*Goal*. Rewrite the entries below, swapping "city" for "municipality" throughout and keeping everything else the same. Leave out the pictures.

[Entries from a data source]
——
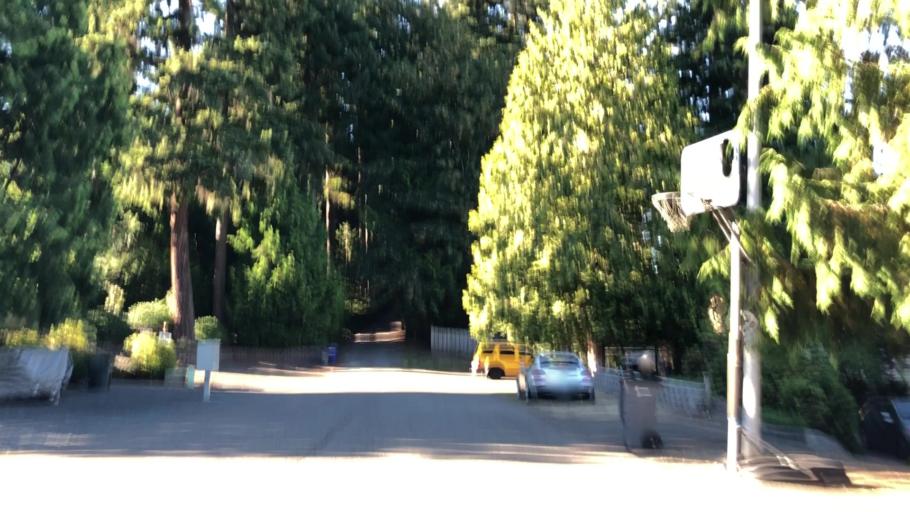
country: US
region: Washington
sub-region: King County
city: Bothell
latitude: 47.7956
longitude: -122.2276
——
*Exercise answer*.
country: US
region: Washington
sub-region: King County
municipality: Bothell
latitude: 47.7956
longitude: -122.2276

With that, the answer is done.